If we create partial differentiation,

it would be one and all other variables would get zeros.

The level over here, we have one, one, one.

The same thing if we create differentiation,

partial differentiation with respect to y.

Because y is also, as x,

a simple plain variable here without any coefficient or exponentiations.

It's just one, one, one.

But what will happen if we call again <Backward>?

And then we call again: (x.grad) and (y.grad).

You see, it was updated.

So now, we have here two, two, two and

that was for x and for y the same, two, two, two.

What has happened? Let us call again <Backward> and again print out.

Now it's again changed.

It's three. The reason is,

that every time you call <Backward>,

the gradient property is accumulated.

This is a technology of PyTorch which is used for special,

there are some models where it's very convenient to use.

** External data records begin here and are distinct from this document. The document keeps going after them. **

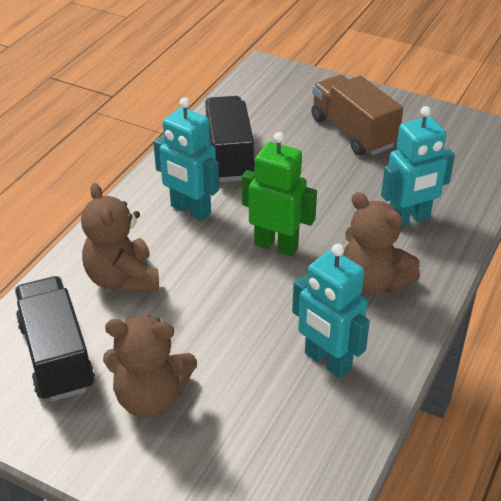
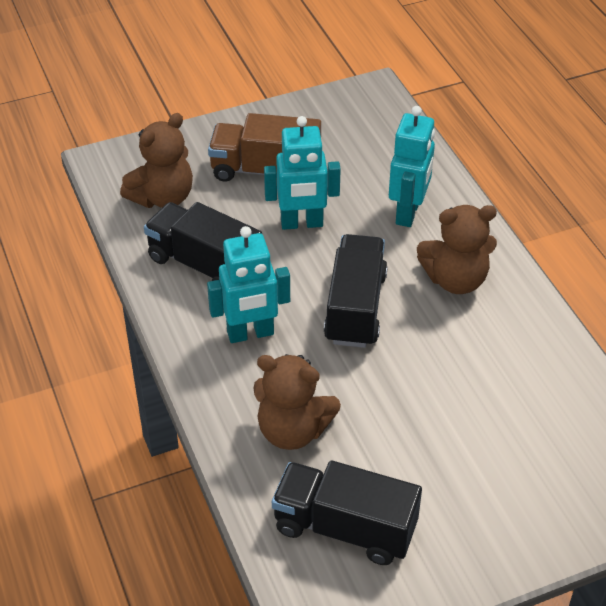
camera: 50 degrees left, 5 degrees up
brown teddy bear [103,316,197,418] -> brown teddy bear moved to [120,113,193,208]
green robot [242,132,317,256] -> black truck [324,234,388,348]
turquoise robot [292,244,370,378] -> turquoise robot moved to [264,116,341,230]

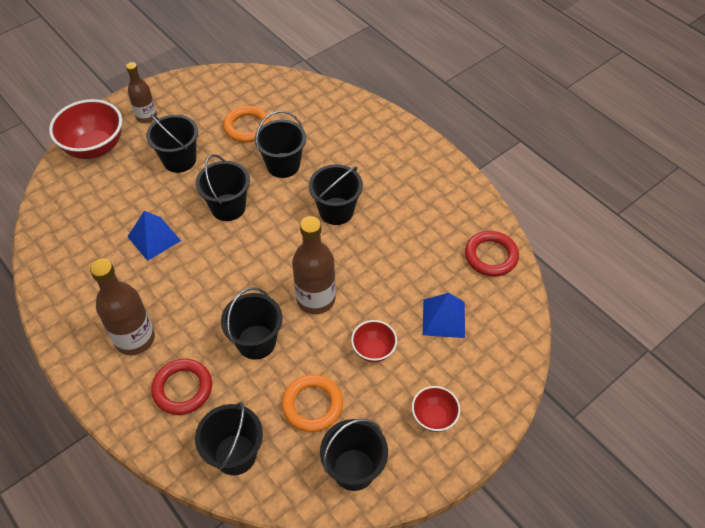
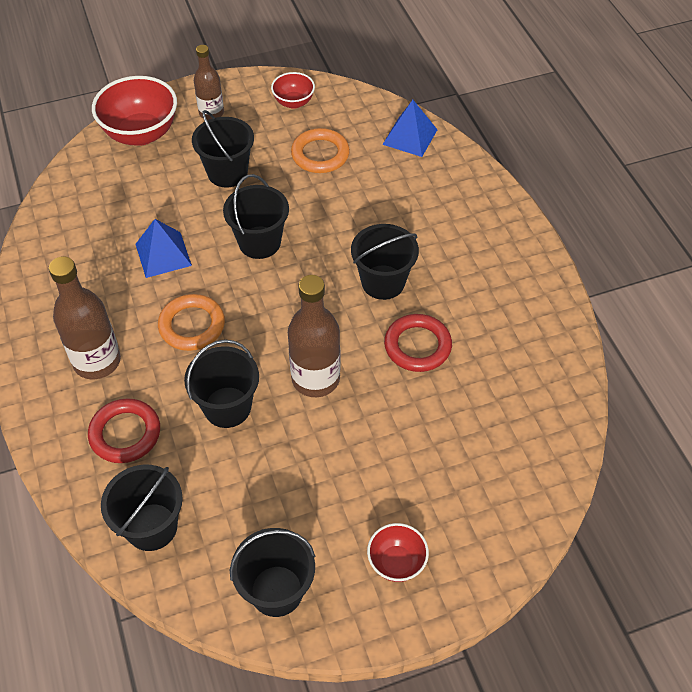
camera: 20 degrees right, 0 degrees up
black bucket [254,111,306,178] -> none
orange ring [282,374,343,432] -> orange ring moved to [158,294,225,351]
red bowl [351,320,397,362] -> red bowl moved to [271,72,315,109]
blue pyramid [423,293,465,338] -> blue pyramid moved to [382,100,438,157]
red ring [465,231,519,277] -> red ring moved to [384,314,452,372]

In this introductory session,

we will not use it but it's important to know that: every time if you call <Backward>,

the gradient will be accumulated.

Next important point is how to preserve the computational graph.

As you know, as you already know,

the autograd of variables are consisting of two components.

One is the data.

Another one is the grad fn, gradient function.

So with the data,

you can get out of the gradient.

Of the autograd variable,

you can get out the data.

And with grad fn,

you can get out of the function how this variable was created.

Let us execute next cell.

In this cell, we are creating two Tensors of size two.

And then we are summing up these Tensors.

So very simple.

So we're getting actually Tensor of size two by two, sorry.

So now let us execute next cell.

Here, we're creating autograd variable x, out of x,

and autograd variable y, out of y,

and saying both times (requires_gradient=True).

So now I can sum up these variables:

var_x + var_y and then we're printing out the gradient function,

how it was created.

Let us do this and we see z was created with add operation, <AddBackward>.

But now, what we do is the Following: we are extracting

the data out of this sum. Just the data.

And passing it to a new variable which is called var_z_data.

And then, we are creating actually new variable, new autograd.Variable,

and passing this new data variable in it and

then we are printing out and then we are trying to print out how it was created.

So we're actually printing out new_variable_z.gradient_function.

And then you see, none.

It's lost, because here,

if we are extracting the data.

We have extracted only data but not the gradient function.

And, yes, then the computational graph at this point is already broken so

the grad_fn was not passed and we

have retained only data but not the gradient function.

Now, if we tried to call <Backward> on this new autograd variable,

new_var_z which was created again with the data out of var_z,

we will get exception because there's nothing there.

Here we have a runtime error

that the element of variable does not require grad and does not have a gradient function.

This is the important point.

Does not have a gradient function.

Gradient function was lost and last but not least,

in this session, I would like to

briefly mention the CUDA functionality of the Torch Tensor.

As you probably remember,

the keras in Tensor flow,

automatically detect whether you have GPU acceleration on your machine or not.

And they will execute everything on the GPU,

if your GPU is available,

or on CPU if GPU is not available,

for PyTorch, you can very granually decide what to execute on GPU

and which Tensors you want to execute where, on GPU or on CPU.

Here you have a check.

And you can check torch.CUDA.is available().

And this check you can run every time if you want to decide where to execute the Tensor.

If you want to execute the tensor on CUDA,

and CUDA is available,

you just add CUDA function,.cuda().

And then it will run this Tensor on GPU.

If you don't want to run the Tensor on GPU,

you don't add this CUDA function at the end and it will run on CPU.

This is very, very flexible.

So in my opinion,

the main advantage of PyTorch is its huge flexibility.

Okay. I hope you enjoyed the session and next time we're going

to try something really practical.

We're going to build up a linear model with PyTorch.

See you then. Enjoy our sessions. Bye bye.